Gender activists call for stiffer punishment for offenders

International Network to End Violence Against Women and Girls (INEVAWG) has called for Repoliticising gender-based violence in the country.

This is to ensure that, policies of State and non-state actors are influenced into addressing issues that will lead to effectively addressing gender-based violence.

A legal practitioner and gender-based activist, Mrs Bernice Sam said more convictions for perpetrators of gender-based violence (GBV) against women and girls are required in the country.

She said the low conviction rate of offenders of GBV in the country had contributed to a growing increase in cases of violence against women and girls.

The legal practitioner Mrs Sam made the remarks while addressing a national consultation forum to re-politicize violence against women and girls in Accra..

The event organised by INEVAWG is aimed at addressing inequality and violence against women and girls through a radical political approach.

The gender consultant noted that statistics indicated that a large number of reports received by Domestic Violence Units across the country revealed that most perpetrators of GBV were men.

Low conviction rate

According to her, the number of convictions that were secured for the cases that went to court was low compared to the number of reports that were made.

“Admittedly some of the cases travel beyond the end of the reporting cycle however, when you take the situation year-on-year, you will realise that the conviction rates are very low and it’s quite worrying,” she pointed out.

According to her, even though the Domestic Violence Units across the country and the Ministry of the Interior were doing a lot, more practical action ought to be done to deter others.

Intersectional approaches

Professor Akosua Darkwa, a sociologist at the University of Ghana – Legon, while speaking on the topic “Intersectional approaches to GBV”, noted that there was a need for a new approach to activism against GBV.

While pointing to the Ghanaian Demographic and Health Survey of 2008, she said women who had tertiary education were less likely to experience physical violence than women with low education.

Prof. Darkwa however indicated that, the fact that both women experienced the same violence, it was important not to disaggregate that some women were better than others.

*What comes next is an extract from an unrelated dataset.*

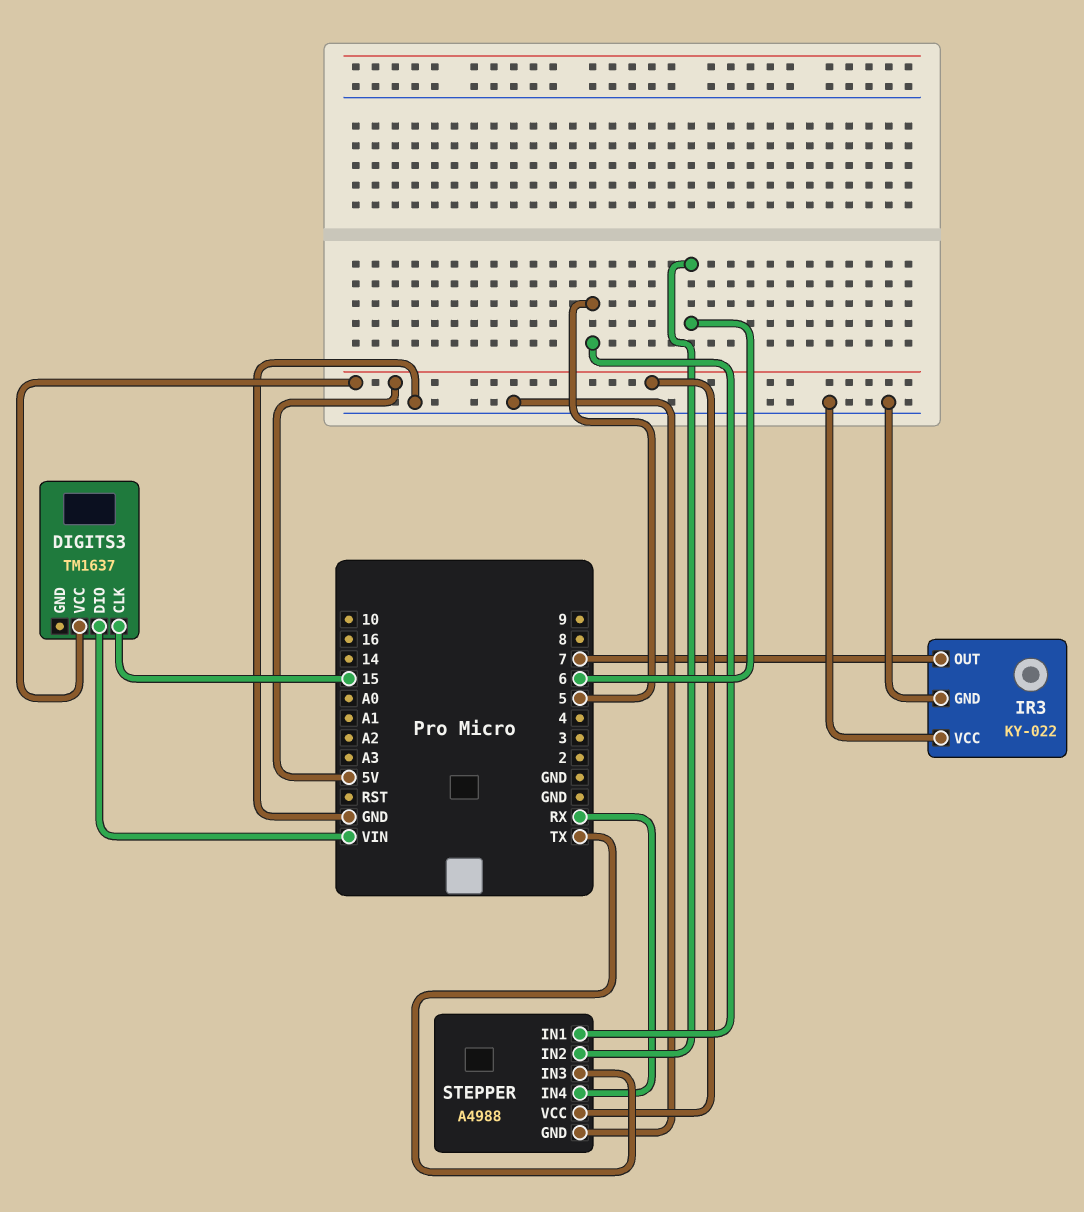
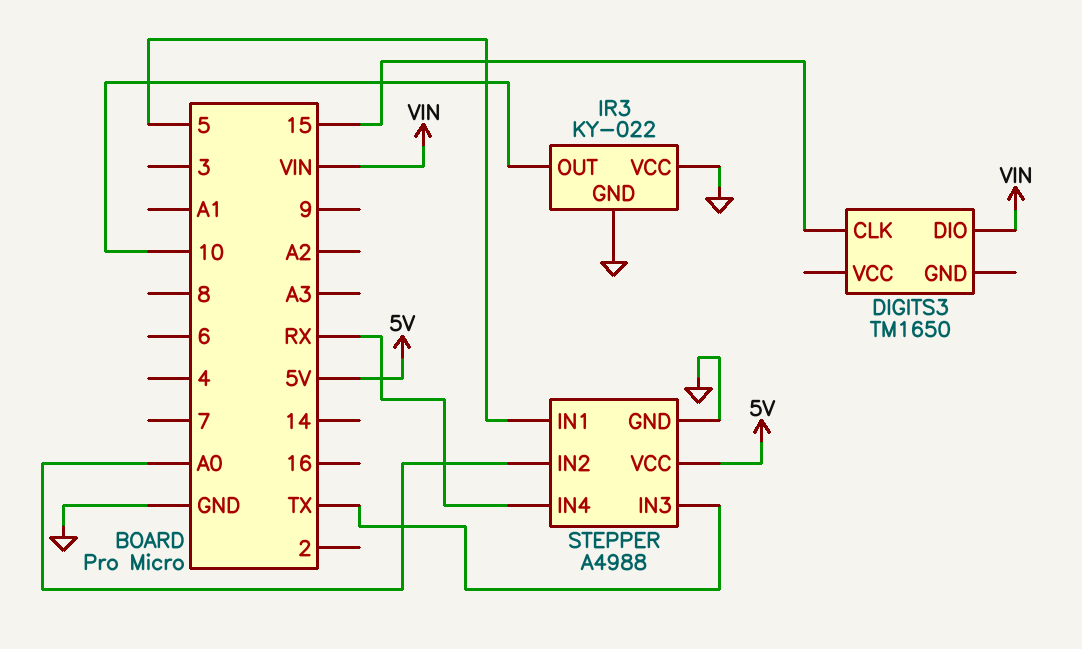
DIGITS3: TM1637 -> TM1650
DIGITS3 pin VCC: 5V -> none
IR3 pin OUT: 7 -> 10
STEPPER pin IN2: 6 -> A0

She urged organisations to be mindful of the different ways in which socio-demographics affected one’s GBV lifestyle.

Generational bond

Dr. Amanda Odo, with the Centre for Gender Research, Advocacy and Documentation, University of Cape Coast, for her part, said to fight GBV, the younger generations needed to recognise by older generations.

According to her, if the older generations reach out to the younger ones with other relevant stakeholders to create awareness of GBV, it will eliminate of violence against women and girls.

Policy influence

The Projects Coordinator of WiLDAF-Ghana and a member of INEVAWG, Ms Gloria Kankam, said the aim of the exercise is to influence policy decisions and get state and non-state actors involved in the fights against violence against women and girls.

She, therefore, called on the government to be proactive in the laws governing sexual gender-based violence and ensure that victims and survivors of rape and defilement were provided free medical treatment.

The event was attended by Queen mothers, gender-based activists, lawyers and civil society organizations.